> [Data to examine]
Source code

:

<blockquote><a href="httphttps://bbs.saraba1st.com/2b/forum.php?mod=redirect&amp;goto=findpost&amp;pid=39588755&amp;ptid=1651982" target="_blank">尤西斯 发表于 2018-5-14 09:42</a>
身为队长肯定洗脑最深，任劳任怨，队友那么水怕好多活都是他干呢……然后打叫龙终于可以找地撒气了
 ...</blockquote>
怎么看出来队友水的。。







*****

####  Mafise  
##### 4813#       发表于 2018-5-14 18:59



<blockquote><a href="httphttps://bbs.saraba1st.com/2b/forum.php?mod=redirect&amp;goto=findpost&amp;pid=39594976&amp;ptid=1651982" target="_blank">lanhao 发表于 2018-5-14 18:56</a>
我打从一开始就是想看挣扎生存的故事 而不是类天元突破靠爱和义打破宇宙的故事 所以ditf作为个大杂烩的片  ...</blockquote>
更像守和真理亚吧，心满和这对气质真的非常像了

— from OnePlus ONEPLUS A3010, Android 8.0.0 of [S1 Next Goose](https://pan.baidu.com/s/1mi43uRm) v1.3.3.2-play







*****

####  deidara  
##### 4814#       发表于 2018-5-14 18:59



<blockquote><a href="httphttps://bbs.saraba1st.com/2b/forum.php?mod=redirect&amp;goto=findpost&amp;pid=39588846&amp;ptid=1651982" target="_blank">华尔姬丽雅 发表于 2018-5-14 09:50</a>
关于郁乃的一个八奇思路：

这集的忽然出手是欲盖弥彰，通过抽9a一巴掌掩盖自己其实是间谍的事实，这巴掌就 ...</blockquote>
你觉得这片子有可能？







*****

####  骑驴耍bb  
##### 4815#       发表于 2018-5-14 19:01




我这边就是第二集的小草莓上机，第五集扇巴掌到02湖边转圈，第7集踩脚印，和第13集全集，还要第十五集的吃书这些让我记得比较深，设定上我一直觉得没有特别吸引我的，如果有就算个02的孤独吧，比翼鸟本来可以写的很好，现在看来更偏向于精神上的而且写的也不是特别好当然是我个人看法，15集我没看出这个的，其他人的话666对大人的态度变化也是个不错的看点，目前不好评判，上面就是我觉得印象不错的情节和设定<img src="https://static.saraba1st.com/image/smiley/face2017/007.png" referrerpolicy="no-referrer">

> [The problem] Supply the count of lines in the entries that contain the word "goto", and nothing besides.

> [The answer] 3